When one hears the words ‘Sri Lanka’, they think of golden beaches, sunsets, tea, or cricket teams. Yet those who visit Sri Lanka come for the tropical sunsets but stay for the food.
Sri Lankan food is like no other. Filled with aromatic spices and vibrant color, Sri Lankan food leaves you feeling happy, warm, and content. To any native Sri Lankan, nothing beats a hearty plate of rice and curry. So much so that most Sri Lankans insist on carrying jars of homemade curry or condiments when they travel abroad.
While spiciness is essentially a defining feature of Sri Lankan food, curry is most definitely another. Various different curries made with a multitude of different vegetables, meats, and spices are abundant in Sri Lanka. When you think of rice and curry, you immediately picture a full plate of rice, spicy meat curry, dhal curry, papadum (crispy deep fried crackers), mallum (green salad) and a deep fried red chilli for a little extra kick. Sri Lankan curry varies from the not-at-all-spicy kiri hodi and the mildly spicy dhal curry to the eye-wateringly spicy chicken curry that is everyone’s favourite. From lunu miris (spicy onion sambol) and pol sambol (coconut sambol) to maalu ambulthiyal (fish curry), the variety and variation of Sri Lankan curry and sambols is endless, and is a must for everyone who visits Sri Lanka. But wait! Rice is not the only thing you eat curry with! Sri Lankan cuisine offers a variety of uniquely Sri Lankan foods such as indi appa (string hoppers), appa (hoppers), pittu and roti that pair amazingly well with the different curries and sambols.
One of the reasons why Sri Lanka is an ideal destination for travelers and food enthusiasts is the multi-cultural nature of the country. Sri Lankan cuisine is a culmination of diverse food items from the various cultures in the country. Each ethnic community in Sri Lanka offers their own unique contribution to Sri Lankan cuisine. The Sinhalese community is known for foods such as kiribath (milk rice) and the variety of festive sweets such as kavum, kokis, aluwa etc. The Tamil community brings a range of mouth-watering foods such as dosai, idly, wadei, murukku etc and delicious sweets such as kesari, jalebi and laddoo etc. Faluda, biryani, and wattalapam are foods that has its roots in the Sri Lankan Muslim community. The Burgher community is known for its lamprais, rich cake, and Sri Lankan style crepes/ pancakes stuffed with pani pol (shredded coconut with honey) that is just what you need to enjoy your evening cup of tea to the max.

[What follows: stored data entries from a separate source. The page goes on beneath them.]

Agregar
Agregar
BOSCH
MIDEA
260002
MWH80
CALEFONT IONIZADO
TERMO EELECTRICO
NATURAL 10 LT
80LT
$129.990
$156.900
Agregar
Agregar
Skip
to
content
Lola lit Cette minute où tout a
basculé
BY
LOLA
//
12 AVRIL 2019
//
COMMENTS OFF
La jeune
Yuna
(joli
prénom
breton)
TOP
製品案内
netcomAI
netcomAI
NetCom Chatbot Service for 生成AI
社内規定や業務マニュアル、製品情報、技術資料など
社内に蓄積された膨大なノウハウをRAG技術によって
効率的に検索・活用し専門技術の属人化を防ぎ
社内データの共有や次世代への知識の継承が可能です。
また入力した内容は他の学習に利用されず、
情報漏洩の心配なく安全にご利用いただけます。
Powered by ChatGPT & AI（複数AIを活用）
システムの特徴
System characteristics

Street food must not be left out when speaking of Sri Lankan cuisine. Kottu is undoubtedly one of the most defining items of Sri Lankan street food. Made up of shredded gothamba roti, vegetables, meat, and a healthy serving of spicy curry, kottu is the ultimate Sri Lankan comfort food and is most certainly up there in the top 10 Sri Lankan foods to try before you die. In fact, most youth in Sri Lanka like to enjoy a plate of creamy cheese kottu after a long night of drinking. You simply cannot walk down a road in Sri Lanka without spotting a cart or display case full of colorful fruity drinks, isso wadei, samosas, achcharu, manioc chips etc. that you are just tempted to buy. ‘Short eats’ are another vital and unique part of Sri Lankan cuisine. Consisting of patties, cutlets, Chinese rolls, maalu paan (fish buns), and various types of pastries, short eats are always there when you need a snack with your evening tea or a quick breakfast in the morning.

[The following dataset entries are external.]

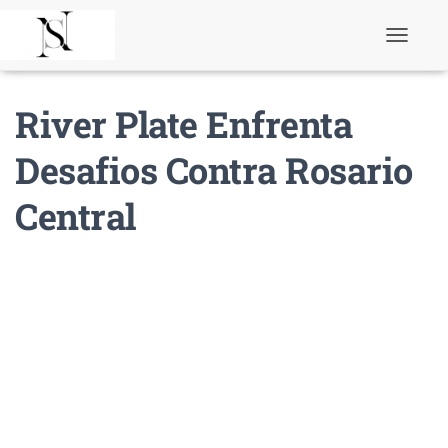
T
o
g
g
River Plate Enfrenta
l
e
N
Desafios Contra Rosario
a
v
Central
i
g
a
t
i
o
n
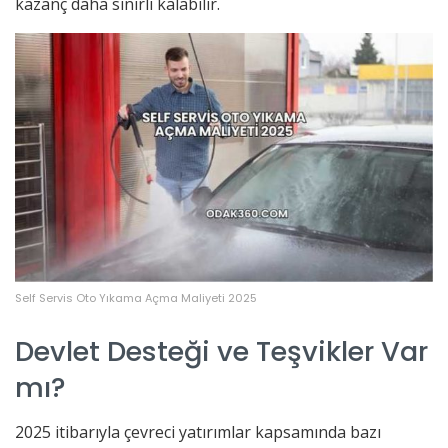
kazanç daha sınırlı kalabilir.
Self Servis Oto Yıkama Açma Maliyeti 2025
Devlet Desteği ve Teşvikler Var
mı?
2025 itibarıyla çevreci yatırımlar kapsamında bazı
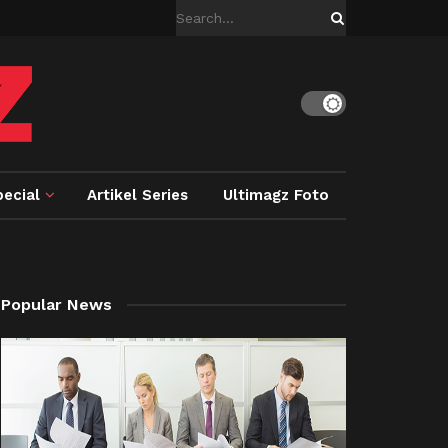
ecial
Artikel Series
Ultimagz Foto
Popular News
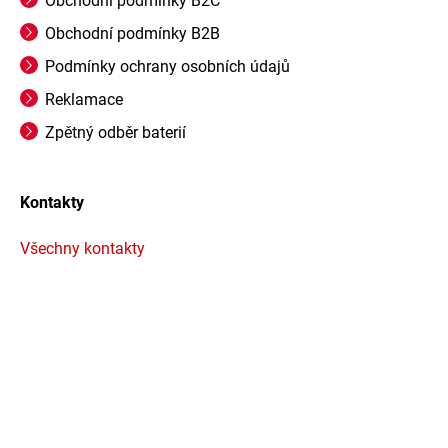
Obchodní podmínky B2C
Obchodní podmínky B2B
Podmínky ochrany osobních údajů
Reklamace
Zpětný odběr baterií
Kontakty
Všechny kontakty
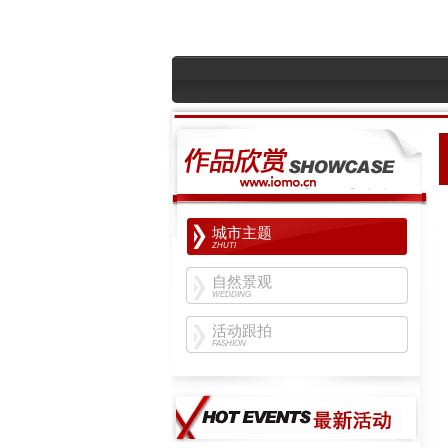
城市主题
ZHUTI
自然景观
WEDDING
活动跟拍
FASHION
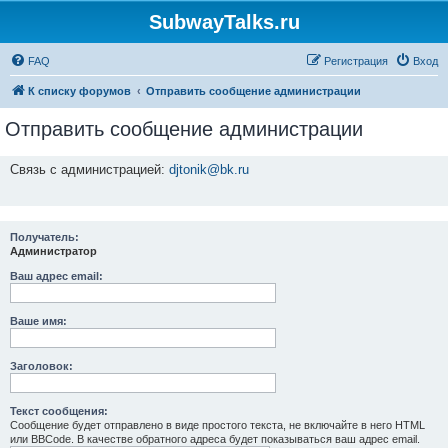
SubwayTalks.ru
FAQ
Регистрация
Вход
К списку форумов
Отправить сообщение администрации
Отправить сообщение администрации
Связь с администрацией:
djtonik@bk.ru
Получатель:
Администратор
Ваш адрес email:
Ваше имя:
Заголовок:
Текст сообщения:
Сообщение будет отправлено в виде простого текста, не включайте в него HTML
или BBCode. В качестве обратного адреса будет показываться ваш адрес email.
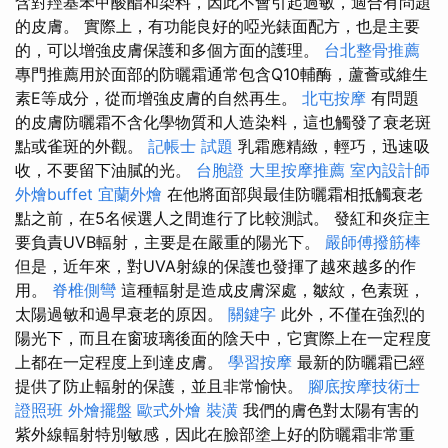
含對羥基苯甲酸酯和染料，因此不會引起過敏，適合有問題
的皮膚。 實際上，有功能良好的啞光錶面配方，也是主要
的，可以增強皮膚保護和多個方面的護理。
台北整骨推薦
專門推薦用於面部的防曬霜通常包含Q10輔酶，蘆薈或維生
素E等成分，從而增強皮膚的自然再生。
北屯按摩
有問題
的皮膚防曬霜不含化學物質和人造染料，這也觸發了衰老斑
點或雀斑的外觀。
記帳士 試題
乳霜應精緻，輕巧，迅速吸
收，不要留下油膩的光。
台胞證
大里按摩推薦
室內設計師
外燴buffet
宜蘭外燴
在他將面部與最佳防曬霜相抵觸衰老
點之前，在5名候選人之間進行了比較測試。 發紅和炎症主
要負責UVB輻射，主要是在嚴重的陽光下。
嚴師傅撥筋棒
但是，近年來，對UVA射線的保護也發揮了越來越多的作
用。
脊椎側彎
這種輻射是造成皮膚深處，皺紋，色素斑，
太陽過敏和過早衰老的原因。
關鍵字
此外，不僅在強烈的
陽光下，而且在窗玻璃後面的陰天中，它實際上在一定程度
上都在一定程度上到達皮膚。
學習按摩
最新的防曬霜已經
提供了防止輻射的保護，並且非常愉快。
腳底按摩技術士
證照班
外燴擺盤
歐式外燴
裝潢
我們的膚色對太陽有害的
紫外線輻射特別敏感，因此在臉部塗上好的防曬霜非常重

Given the countless assortment of flavors and textures of Sri Lankan food, there is no doubt that Sri Lankan cuisine is a phenomenal gastronomical adventure. From fine dining establishments to roadside eateries and street food vendors, Sri Lanka offers a unique and flavorsome food experience to all travelers. By visiting Sri Lanka, you get to experience the cuisine of not just one but four different cultures that all seamlessly blend into a type of cuisine that can only be defined as inherently Sri Lankan.